TASK SET
**a)** Reproduce the passage on government reform below word for word, from "Why would you" to "deradicalizing the courts.".
**b)** List every acronym that appears in the passage on government reform below.
**c)** Translate this sentence from the passage on government reform below into Spanish: "The House, being significantly more local, more easily allows extremist views on both sides of the aisle."

PASSAGE GIVEN
Why would you merge the Senate and the House, especially in the direction of the House? The Senate, being a statewide race, has a tendency to attract moderates as they need to appeal to a much broader group. The House, being significantly more local, more easily allows extremist views on both sides of the aisle. Expanding the seats and ensuring representatives represent roughly equal number of constituents as each other will itself go a long way.
The term limit of SCOTUS seems low. That almost syncs with a double run of a president allowing some to get potentially multiple appointments while others get none. That leaves the stability of the court left in some part to chance. Expanding the courts and setting the term limit in a way that each president generally gets an appointment per term would help deradicalizing the courts.
There should probably be some incentive to actually encourage domestic job production. In a global economic environment without such incentive there will continue to be job losses and even with UBI an unnecessary burden will increase over the years. That can threaten stability and lead to cutting life saving services. A CCC program can help a lot, but we also need private industry to seek domestic labor more broadly.
Municipalize infrastructure and health production. The government should actually own some factories and produce goods itself rather than the bloated bidding contractor stuff.

DATA SHOWN
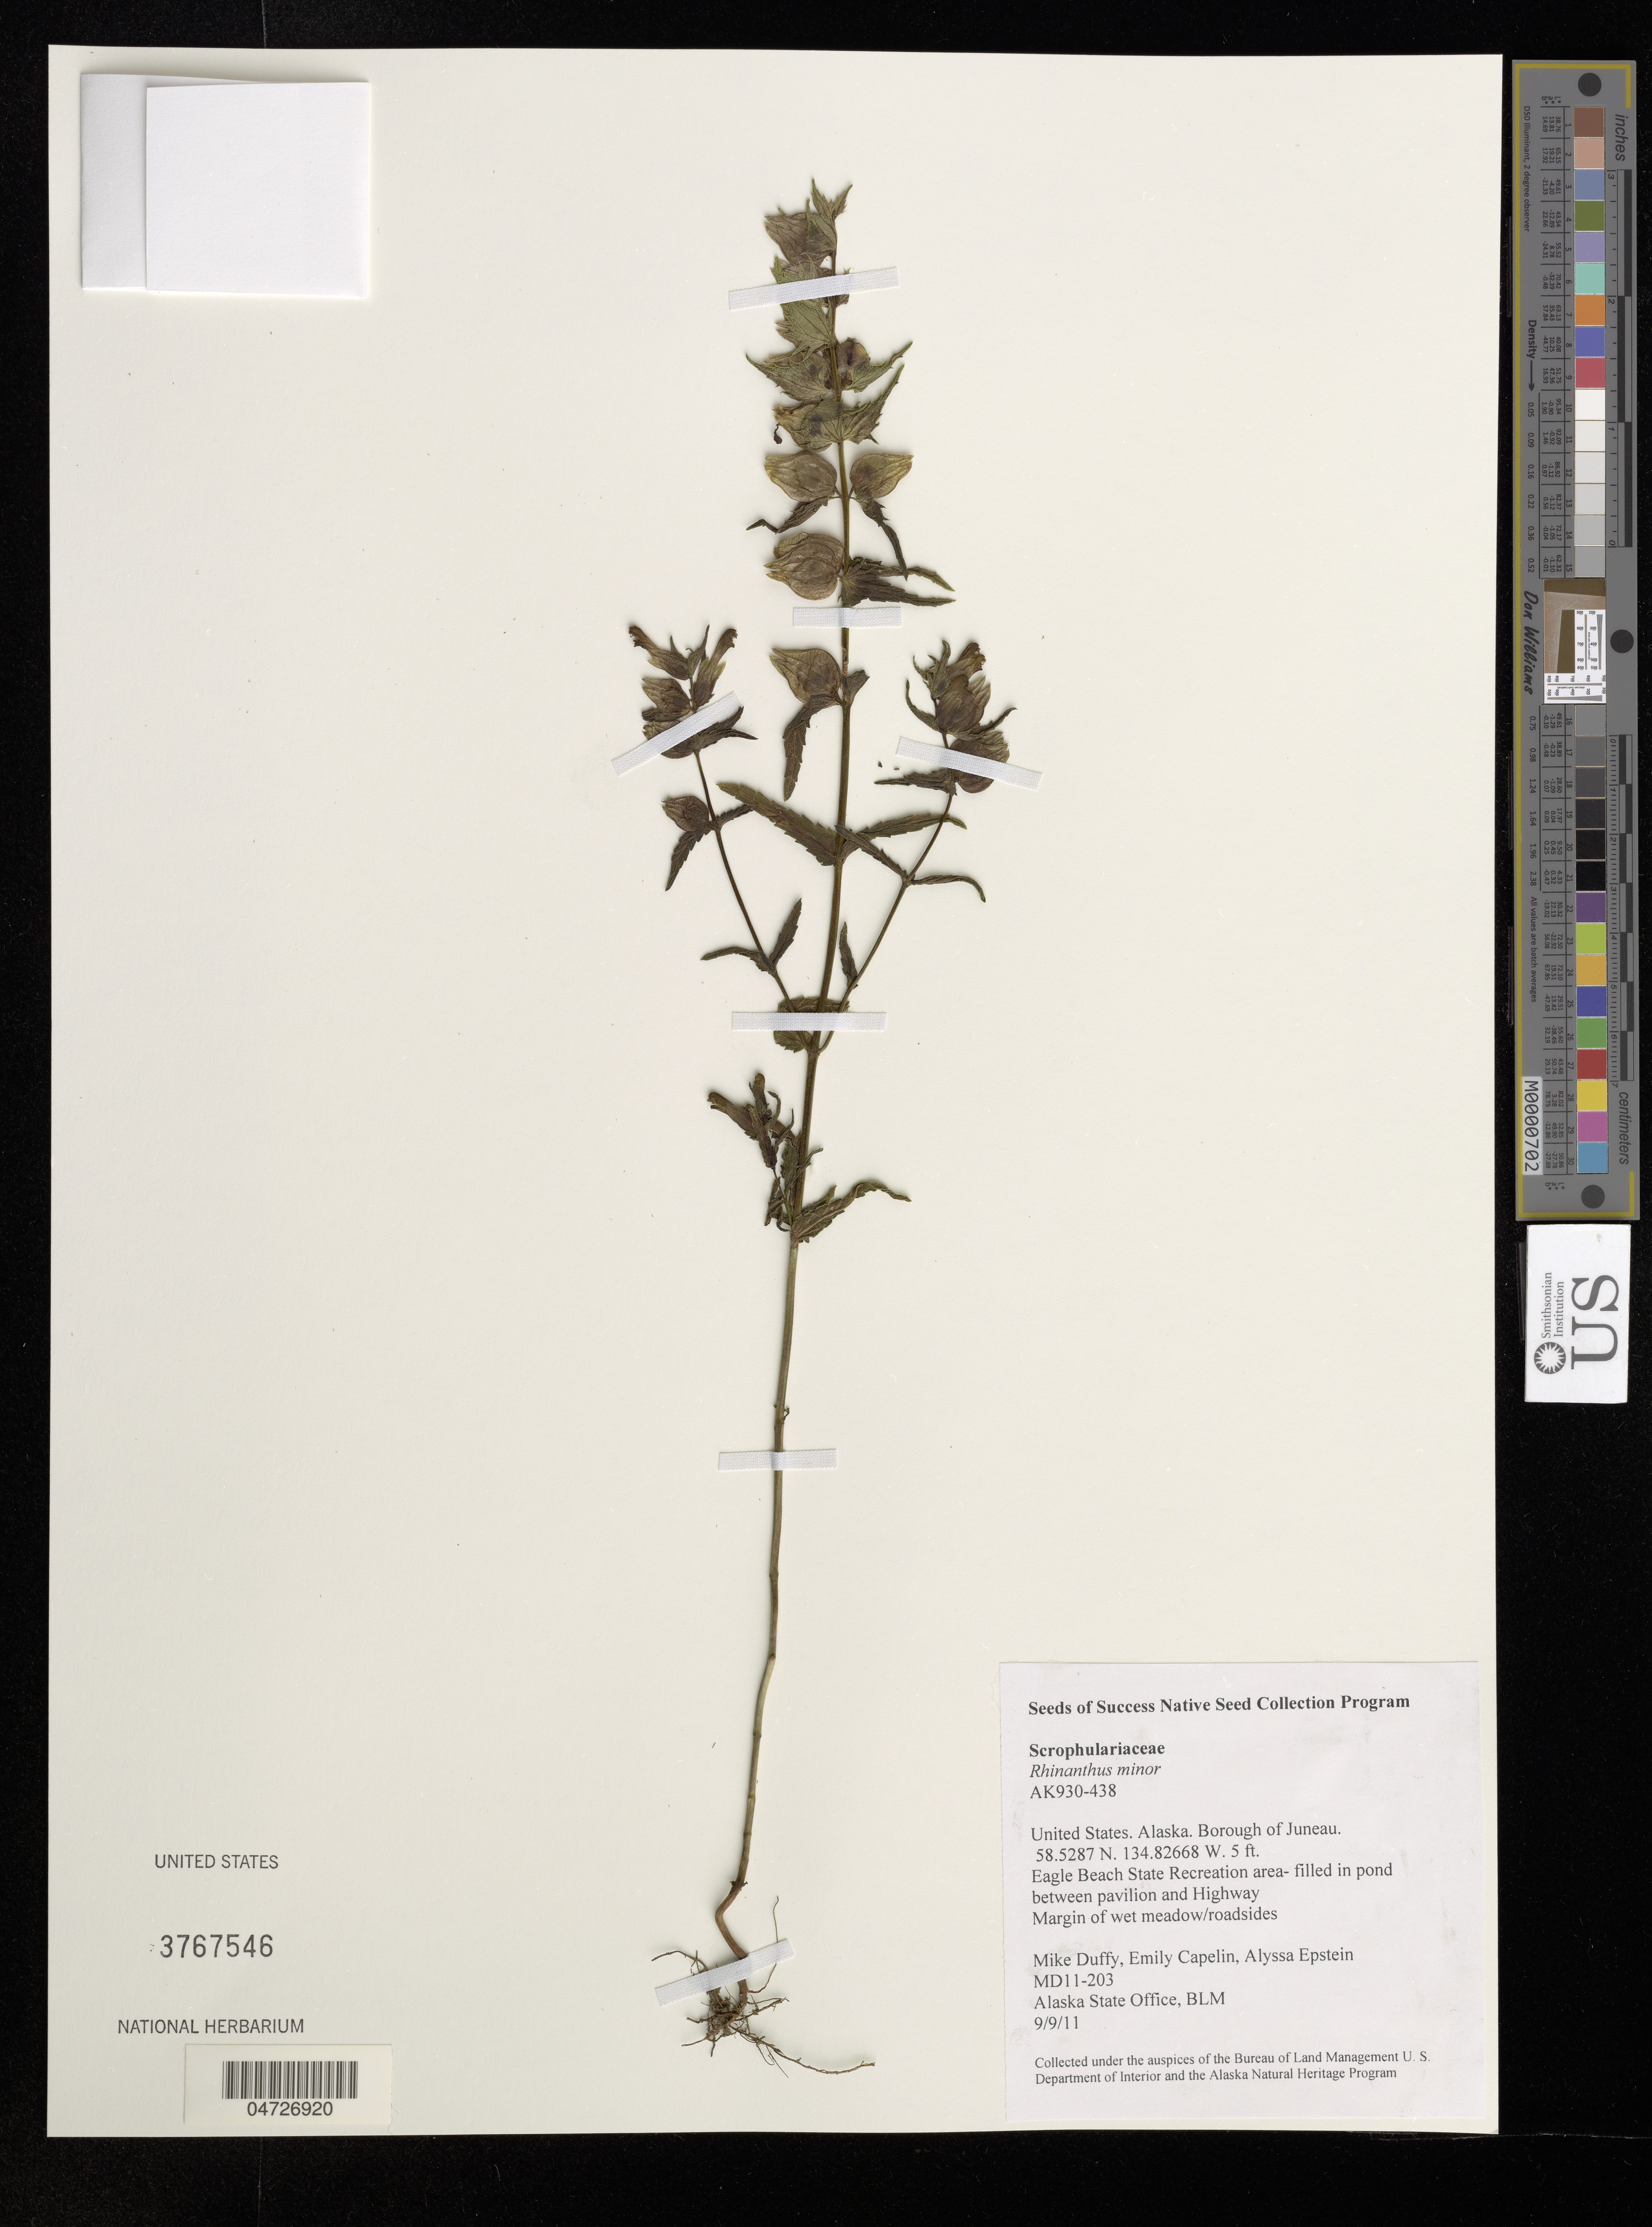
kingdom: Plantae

ANSWERS PROVIDED
**a)**
Why would you merge the Senate and the House, especially in the direction of the House? The Senate, being a statewide race, has a tendency to attract moderates as they need to appeal to a much broader group. The House, being significantly more local, more easily allows extremist views on both sides of the aisle. Expanding the seats and ensuring representatives represent roughly equal number of constituents as each other will itself go a long way.
The term limit of SCOTUS seems low. That almost syncs with a double run of a president allowing some to get potentially multiple appointments while others get none. That leaves the stability of the court left in some part to chance. Expanding the courts and setting the term limit in a way that each president generally gets an appointment per term would help deradicalizing the courts.

**b)** SCOTUS, UBI, CCC

**c)** La Cámara, al ser considerablemente más local, permite con mayor facilidad opiniones extremistas en ambos lados del espectro político.